**WORK REQUEST:** From the records below, extract only the lines running from the line with "32: (5, 254, 1.66)" to the line with "44: (225, 205, 2.43)", both lines included, reproducing them exactly.

**GIVEN INFORMATION:**
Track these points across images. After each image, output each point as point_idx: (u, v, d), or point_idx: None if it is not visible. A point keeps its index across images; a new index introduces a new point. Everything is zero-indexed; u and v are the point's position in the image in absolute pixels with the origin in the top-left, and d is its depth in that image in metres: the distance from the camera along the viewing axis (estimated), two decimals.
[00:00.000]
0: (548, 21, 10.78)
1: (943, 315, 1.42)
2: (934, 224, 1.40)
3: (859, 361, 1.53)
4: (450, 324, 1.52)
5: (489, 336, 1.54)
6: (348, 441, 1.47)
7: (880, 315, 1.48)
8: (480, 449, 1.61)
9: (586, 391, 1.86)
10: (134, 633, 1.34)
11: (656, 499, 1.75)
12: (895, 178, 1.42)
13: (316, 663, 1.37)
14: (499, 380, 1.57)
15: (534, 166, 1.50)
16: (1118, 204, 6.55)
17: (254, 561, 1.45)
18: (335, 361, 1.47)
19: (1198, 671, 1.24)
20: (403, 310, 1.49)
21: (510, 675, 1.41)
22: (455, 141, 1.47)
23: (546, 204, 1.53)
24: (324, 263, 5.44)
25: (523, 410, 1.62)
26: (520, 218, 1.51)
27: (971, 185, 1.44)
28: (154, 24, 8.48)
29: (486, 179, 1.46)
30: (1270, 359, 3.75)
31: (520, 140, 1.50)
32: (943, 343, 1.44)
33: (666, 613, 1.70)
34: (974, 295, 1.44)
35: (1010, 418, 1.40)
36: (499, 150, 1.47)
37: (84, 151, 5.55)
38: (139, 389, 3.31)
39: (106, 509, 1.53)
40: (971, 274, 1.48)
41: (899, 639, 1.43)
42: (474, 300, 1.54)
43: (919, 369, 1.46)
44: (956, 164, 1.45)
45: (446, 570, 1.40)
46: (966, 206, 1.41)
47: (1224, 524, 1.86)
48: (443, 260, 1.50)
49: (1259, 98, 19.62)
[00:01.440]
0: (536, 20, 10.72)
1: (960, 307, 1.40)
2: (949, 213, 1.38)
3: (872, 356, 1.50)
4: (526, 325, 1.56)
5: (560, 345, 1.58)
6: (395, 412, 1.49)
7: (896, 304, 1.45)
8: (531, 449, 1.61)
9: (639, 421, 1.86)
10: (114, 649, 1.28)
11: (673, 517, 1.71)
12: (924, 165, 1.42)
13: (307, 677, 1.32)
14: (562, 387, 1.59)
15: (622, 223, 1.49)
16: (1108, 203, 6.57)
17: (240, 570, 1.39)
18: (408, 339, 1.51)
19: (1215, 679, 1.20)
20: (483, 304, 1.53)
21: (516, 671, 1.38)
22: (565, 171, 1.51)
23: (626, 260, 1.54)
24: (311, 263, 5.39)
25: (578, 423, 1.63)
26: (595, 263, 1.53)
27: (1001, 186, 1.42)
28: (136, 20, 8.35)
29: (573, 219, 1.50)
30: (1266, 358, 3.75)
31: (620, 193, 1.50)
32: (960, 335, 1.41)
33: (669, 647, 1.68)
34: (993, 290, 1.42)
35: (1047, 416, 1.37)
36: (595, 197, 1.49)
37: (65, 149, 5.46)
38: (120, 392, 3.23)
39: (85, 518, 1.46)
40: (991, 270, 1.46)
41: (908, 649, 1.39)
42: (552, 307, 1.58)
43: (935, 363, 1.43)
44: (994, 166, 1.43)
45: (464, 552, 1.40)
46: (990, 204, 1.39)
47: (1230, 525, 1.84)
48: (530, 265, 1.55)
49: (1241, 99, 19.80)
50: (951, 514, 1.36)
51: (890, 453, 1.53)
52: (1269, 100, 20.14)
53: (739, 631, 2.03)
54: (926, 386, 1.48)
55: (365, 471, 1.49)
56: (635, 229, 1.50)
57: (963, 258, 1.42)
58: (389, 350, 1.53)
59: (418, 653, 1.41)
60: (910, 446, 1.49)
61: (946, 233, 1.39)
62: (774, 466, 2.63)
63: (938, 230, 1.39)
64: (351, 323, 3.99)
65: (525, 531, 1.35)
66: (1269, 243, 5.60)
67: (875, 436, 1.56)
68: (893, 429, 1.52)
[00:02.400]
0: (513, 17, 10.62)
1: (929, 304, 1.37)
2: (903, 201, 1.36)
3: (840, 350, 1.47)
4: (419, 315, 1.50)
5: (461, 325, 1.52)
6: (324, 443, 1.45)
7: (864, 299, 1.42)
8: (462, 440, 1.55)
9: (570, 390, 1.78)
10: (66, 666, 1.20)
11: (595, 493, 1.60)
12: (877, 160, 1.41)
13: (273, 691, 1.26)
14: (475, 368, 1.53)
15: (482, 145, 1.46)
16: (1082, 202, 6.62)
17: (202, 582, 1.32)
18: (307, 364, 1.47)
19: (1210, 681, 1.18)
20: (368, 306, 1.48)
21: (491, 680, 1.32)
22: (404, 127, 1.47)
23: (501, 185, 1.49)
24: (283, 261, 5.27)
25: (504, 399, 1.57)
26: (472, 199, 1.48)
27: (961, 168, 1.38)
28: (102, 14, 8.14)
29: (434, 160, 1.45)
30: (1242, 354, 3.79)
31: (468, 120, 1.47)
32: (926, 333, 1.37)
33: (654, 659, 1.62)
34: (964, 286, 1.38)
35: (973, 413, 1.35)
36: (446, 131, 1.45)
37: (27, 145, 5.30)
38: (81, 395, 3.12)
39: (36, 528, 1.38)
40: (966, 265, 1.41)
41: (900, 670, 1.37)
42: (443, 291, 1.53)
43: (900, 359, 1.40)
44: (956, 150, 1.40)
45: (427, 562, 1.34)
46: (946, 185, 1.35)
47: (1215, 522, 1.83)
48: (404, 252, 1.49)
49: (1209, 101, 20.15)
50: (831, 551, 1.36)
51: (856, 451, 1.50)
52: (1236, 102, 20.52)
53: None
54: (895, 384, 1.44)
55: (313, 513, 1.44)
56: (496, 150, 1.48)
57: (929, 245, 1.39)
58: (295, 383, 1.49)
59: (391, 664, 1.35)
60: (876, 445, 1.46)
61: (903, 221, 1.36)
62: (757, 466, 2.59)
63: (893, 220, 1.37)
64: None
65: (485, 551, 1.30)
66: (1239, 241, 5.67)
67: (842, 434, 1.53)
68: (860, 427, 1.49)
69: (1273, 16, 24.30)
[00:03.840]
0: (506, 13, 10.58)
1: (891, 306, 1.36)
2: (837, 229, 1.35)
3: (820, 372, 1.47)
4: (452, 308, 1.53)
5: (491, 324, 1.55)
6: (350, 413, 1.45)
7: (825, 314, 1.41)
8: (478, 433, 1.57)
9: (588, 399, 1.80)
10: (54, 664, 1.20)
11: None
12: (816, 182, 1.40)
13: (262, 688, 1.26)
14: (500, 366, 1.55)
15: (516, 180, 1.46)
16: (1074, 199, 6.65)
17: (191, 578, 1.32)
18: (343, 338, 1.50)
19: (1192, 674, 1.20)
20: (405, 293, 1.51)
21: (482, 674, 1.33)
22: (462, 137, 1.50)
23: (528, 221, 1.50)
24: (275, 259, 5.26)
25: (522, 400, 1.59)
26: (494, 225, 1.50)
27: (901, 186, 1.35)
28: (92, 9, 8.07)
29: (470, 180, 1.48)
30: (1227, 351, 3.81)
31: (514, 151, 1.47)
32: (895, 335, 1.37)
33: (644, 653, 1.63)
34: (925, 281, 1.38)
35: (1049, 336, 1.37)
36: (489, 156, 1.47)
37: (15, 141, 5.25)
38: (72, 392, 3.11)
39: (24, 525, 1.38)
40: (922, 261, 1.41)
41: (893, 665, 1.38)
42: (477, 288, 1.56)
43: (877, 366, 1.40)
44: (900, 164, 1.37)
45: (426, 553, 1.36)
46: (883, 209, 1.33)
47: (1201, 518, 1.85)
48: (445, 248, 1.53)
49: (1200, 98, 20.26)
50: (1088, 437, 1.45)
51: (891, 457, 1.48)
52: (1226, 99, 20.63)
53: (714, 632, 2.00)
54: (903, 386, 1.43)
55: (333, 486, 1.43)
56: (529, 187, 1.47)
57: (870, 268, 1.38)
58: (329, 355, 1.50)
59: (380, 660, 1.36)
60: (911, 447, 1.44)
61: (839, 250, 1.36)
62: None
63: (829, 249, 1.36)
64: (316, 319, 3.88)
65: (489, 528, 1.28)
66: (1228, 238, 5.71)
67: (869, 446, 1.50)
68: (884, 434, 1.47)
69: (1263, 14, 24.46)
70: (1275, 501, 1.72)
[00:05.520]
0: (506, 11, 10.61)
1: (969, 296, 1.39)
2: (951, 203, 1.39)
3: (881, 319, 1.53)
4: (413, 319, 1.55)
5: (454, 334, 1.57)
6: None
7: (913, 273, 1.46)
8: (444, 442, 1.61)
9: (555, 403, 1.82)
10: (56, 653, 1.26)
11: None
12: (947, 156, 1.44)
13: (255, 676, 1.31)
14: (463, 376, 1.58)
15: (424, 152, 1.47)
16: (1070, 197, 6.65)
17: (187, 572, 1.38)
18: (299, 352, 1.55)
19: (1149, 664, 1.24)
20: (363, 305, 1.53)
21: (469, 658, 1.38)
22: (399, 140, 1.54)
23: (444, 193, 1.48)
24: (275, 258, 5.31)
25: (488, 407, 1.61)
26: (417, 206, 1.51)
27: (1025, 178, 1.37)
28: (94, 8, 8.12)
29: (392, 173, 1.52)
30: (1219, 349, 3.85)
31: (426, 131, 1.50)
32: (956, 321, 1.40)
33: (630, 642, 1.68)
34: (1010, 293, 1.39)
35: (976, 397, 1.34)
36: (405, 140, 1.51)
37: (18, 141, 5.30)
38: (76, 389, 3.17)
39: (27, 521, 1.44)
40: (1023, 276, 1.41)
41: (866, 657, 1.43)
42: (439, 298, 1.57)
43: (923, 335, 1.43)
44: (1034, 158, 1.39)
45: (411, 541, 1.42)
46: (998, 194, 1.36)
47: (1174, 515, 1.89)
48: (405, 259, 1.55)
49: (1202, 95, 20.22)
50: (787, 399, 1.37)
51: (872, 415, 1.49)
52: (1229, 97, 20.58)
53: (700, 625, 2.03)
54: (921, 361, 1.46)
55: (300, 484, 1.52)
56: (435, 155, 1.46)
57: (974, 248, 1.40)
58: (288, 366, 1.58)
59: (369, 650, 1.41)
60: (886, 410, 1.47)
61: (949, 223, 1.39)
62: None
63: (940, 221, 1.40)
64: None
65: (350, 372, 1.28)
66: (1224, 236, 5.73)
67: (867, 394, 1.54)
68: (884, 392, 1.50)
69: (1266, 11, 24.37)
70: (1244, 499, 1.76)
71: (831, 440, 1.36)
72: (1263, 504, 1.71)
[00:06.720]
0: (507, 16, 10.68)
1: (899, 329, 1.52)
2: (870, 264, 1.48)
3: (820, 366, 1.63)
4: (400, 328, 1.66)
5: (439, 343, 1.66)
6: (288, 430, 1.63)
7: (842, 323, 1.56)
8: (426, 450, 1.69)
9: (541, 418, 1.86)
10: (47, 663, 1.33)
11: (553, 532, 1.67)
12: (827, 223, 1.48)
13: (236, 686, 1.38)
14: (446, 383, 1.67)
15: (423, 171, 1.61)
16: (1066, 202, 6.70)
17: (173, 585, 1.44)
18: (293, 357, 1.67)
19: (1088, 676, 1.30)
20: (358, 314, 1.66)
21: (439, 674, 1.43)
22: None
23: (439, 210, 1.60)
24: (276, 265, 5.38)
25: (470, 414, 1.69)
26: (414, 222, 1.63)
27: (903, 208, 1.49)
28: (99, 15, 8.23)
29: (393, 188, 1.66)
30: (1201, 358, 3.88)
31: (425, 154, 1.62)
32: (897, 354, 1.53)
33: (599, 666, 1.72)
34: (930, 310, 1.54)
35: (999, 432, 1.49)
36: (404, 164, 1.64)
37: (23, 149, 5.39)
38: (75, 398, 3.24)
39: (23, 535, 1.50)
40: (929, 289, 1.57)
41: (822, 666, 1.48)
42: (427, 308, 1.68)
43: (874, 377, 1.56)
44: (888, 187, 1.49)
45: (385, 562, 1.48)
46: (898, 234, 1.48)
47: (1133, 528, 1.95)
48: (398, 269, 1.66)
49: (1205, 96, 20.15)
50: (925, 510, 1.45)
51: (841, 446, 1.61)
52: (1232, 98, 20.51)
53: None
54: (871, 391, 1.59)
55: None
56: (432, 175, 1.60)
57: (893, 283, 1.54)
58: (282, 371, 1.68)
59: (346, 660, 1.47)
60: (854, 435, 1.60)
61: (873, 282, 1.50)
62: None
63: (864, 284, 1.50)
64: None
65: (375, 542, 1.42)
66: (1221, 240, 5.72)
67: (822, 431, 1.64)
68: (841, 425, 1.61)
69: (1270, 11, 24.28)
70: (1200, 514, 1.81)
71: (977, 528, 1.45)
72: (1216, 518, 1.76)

==

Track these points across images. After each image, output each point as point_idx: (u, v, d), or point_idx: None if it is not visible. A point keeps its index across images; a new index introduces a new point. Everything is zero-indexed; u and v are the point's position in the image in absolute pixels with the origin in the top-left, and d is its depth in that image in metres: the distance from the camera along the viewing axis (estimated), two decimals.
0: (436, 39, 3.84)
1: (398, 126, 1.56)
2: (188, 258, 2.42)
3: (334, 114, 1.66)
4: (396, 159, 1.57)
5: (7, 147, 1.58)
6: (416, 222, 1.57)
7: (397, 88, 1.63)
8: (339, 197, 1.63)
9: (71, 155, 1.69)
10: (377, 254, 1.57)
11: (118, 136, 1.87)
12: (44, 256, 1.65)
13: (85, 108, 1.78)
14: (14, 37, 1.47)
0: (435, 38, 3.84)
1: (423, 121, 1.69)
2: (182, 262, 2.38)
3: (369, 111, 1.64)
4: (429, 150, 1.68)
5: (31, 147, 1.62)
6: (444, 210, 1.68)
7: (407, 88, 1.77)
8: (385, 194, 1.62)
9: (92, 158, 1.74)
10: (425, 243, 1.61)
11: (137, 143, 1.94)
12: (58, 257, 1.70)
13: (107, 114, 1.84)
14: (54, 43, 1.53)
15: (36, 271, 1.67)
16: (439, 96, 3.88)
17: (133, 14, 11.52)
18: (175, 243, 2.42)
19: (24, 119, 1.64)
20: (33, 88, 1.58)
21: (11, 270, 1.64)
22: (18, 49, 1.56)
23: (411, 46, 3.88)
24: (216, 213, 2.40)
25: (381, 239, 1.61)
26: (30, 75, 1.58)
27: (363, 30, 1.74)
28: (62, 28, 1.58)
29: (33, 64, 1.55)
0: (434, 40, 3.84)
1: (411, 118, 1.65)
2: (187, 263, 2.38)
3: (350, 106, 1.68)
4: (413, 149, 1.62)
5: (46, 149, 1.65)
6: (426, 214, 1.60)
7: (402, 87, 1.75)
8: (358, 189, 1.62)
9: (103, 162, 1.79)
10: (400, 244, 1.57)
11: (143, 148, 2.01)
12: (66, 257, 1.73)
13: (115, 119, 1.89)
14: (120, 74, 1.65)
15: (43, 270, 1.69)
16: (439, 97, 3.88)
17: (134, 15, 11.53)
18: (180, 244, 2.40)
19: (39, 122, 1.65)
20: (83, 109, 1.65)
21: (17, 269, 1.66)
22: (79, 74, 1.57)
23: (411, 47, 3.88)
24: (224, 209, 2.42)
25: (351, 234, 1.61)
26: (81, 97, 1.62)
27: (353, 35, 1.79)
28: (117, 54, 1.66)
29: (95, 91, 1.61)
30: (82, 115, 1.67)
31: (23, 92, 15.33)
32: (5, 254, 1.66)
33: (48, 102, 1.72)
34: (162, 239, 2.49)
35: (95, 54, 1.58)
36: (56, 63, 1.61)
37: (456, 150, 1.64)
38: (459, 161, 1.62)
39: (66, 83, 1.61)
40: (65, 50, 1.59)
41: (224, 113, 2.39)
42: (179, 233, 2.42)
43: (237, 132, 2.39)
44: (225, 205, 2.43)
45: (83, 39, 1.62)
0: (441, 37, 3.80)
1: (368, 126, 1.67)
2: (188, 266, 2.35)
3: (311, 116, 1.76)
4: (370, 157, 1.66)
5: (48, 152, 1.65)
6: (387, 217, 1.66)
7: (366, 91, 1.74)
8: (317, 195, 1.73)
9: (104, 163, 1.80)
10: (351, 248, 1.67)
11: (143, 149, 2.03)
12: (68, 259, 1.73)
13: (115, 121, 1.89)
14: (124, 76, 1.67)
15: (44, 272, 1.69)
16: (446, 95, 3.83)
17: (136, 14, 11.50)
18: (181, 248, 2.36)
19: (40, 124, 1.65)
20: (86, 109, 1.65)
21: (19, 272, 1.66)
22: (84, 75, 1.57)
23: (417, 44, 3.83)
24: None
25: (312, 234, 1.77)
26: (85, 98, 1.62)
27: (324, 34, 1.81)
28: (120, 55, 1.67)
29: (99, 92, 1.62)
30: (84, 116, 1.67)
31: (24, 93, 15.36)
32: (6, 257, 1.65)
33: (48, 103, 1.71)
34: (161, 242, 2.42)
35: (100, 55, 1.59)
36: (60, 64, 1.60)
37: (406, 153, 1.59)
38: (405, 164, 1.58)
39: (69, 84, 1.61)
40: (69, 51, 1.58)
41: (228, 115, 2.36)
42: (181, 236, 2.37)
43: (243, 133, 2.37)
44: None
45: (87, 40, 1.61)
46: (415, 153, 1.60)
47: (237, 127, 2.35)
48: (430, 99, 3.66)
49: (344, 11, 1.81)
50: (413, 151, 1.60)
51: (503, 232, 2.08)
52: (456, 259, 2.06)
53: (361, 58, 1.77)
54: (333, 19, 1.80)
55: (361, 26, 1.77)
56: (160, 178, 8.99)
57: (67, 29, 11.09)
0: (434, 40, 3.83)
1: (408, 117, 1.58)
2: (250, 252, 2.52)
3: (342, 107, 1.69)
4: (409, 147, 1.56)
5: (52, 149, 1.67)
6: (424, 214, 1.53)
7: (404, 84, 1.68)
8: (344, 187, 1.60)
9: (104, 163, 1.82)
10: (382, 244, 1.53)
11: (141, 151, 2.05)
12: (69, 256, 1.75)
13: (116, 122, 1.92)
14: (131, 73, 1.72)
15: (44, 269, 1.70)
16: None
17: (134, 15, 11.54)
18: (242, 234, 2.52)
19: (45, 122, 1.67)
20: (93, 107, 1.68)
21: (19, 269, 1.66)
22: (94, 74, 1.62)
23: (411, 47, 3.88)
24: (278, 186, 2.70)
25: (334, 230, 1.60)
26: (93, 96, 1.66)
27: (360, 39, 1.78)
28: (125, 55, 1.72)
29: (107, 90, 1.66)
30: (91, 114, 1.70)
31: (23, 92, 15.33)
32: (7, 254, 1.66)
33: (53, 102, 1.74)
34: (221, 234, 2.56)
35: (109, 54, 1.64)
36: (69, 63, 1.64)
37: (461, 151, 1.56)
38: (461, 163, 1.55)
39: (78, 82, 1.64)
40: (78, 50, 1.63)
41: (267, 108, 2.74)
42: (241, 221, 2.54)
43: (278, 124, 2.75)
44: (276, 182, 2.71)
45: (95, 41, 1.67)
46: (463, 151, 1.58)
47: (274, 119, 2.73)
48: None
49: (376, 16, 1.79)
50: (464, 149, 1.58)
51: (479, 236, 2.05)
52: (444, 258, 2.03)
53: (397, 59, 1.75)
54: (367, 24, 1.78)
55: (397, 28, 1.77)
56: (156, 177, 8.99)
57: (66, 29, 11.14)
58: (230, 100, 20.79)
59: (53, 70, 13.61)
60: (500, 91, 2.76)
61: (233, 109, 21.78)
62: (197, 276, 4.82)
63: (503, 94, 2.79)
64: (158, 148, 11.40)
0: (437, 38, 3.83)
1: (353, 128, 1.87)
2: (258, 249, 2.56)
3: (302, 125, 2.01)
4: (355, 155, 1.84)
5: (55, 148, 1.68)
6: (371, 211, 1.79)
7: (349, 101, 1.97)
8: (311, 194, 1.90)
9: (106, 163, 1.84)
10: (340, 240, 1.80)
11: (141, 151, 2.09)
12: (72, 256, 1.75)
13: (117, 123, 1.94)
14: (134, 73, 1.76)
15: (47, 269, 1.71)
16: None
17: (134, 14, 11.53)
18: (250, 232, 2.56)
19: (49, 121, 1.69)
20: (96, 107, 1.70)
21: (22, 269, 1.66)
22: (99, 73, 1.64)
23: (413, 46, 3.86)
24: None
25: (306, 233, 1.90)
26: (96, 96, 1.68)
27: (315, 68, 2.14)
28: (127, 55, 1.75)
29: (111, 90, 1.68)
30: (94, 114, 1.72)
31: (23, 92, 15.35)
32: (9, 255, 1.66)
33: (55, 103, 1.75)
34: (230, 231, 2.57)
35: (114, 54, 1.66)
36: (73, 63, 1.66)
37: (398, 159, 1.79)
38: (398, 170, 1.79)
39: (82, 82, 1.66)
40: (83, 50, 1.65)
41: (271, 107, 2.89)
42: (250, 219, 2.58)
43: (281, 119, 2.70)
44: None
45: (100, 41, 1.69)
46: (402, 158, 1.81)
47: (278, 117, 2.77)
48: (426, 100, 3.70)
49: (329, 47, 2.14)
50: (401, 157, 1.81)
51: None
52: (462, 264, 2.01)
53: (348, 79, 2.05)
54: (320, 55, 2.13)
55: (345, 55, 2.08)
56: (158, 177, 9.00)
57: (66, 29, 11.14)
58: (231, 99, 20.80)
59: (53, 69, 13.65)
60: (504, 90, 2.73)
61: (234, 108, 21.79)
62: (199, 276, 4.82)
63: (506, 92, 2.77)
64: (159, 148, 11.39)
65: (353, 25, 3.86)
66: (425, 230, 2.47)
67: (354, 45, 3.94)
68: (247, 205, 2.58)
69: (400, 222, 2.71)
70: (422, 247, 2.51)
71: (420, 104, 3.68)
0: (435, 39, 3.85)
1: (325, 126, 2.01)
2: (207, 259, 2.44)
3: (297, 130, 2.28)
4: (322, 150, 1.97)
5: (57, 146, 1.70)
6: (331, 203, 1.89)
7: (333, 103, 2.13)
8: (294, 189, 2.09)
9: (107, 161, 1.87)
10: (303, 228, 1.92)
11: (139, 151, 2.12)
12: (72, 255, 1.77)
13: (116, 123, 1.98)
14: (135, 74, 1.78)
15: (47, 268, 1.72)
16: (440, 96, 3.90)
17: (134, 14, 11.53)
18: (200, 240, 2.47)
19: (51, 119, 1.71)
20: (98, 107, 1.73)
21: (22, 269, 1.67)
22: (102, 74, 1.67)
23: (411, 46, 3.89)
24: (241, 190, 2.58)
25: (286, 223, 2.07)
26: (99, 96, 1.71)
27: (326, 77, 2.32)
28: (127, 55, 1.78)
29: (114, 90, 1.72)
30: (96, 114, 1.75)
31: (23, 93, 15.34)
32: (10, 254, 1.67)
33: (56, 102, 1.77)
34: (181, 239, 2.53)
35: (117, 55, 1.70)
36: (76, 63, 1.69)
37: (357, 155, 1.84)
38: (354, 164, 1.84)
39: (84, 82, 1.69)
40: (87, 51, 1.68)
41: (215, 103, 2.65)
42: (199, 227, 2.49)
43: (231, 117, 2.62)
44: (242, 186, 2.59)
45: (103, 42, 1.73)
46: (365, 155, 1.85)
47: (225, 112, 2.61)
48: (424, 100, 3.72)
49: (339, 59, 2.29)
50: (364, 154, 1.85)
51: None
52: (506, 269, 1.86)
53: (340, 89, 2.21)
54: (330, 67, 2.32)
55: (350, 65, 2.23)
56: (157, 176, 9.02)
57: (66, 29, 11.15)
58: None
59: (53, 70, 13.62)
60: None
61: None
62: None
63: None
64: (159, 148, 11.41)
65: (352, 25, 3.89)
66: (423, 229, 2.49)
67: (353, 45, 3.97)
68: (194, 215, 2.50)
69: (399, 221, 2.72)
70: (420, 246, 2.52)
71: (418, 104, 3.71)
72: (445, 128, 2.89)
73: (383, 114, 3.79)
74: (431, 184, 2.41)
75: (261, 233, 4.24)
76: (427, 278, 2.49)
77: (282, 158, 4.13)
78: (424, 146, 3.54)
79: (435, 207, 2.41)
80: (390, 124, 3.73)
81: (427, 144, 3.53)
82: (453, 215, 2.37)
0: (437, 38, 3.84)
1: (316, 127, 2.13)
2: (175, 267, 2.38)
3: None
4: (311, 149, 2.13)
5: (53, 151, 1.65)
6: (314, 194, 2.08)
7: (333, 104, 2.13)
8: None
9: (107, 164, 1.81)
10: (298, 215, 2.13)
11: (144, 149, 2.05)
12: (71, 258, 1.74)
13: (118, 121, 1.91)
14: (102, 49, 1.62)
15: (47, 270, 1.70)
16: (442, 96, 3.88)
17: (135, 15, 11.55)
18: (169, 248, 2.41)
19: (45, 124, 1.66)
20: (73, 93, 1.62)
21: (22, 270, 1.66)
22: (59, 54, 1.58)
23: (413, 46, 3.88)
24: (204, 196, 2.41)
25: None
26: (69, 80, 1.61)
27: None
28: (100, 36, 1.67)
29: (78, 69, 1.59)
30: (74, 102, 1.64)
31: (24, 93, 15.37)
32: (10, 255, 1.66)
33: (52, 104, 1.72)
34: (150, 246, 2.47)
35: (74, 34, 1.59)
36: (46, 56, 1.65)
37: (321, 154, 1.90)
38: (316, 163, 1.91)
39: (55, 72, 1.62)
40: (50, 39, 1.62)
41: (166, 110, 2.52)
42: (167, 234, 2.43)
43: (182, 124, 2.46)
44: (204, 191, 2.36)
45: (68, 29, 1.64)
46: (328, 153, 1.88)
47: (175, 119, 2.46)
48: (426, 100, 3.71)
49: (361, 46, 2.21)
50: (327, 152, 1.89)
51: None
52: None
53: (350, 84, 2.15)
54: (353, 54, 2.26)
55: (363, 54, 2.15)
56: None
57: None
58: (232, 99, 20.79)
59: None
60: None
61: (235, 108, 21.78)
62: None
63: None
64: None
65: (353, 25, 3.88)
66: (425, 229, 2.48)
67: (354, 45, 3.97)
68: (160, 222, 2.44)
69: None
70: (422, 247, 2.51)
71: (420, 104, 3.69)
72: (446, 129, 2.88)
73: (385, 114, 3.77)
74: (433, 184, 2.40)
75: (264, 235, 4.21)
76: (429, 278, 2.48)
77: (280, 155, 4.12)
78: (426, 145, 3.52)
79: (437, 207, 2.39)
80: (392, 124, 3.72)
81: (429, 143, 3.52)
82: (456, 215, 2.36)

**SOLUTION TO THE PROBLEM:**
32: (5, 254, 1.66)
33: (48, 102, 1.72)
34: (162, 239, 2.49)
35: (95, 54, 1.58)
36: (56, 63, 1.61)
37: (456, 150, 1.64)
38: (459, 161, 1.62)
39: (66, 83, 1.61)
40: (65, 50, 1.59)
41: (224, 113, 2.39)
42: (179, 233, 2.42)
43: (237, 132, 2.39)
44: (225, 205, 2.43)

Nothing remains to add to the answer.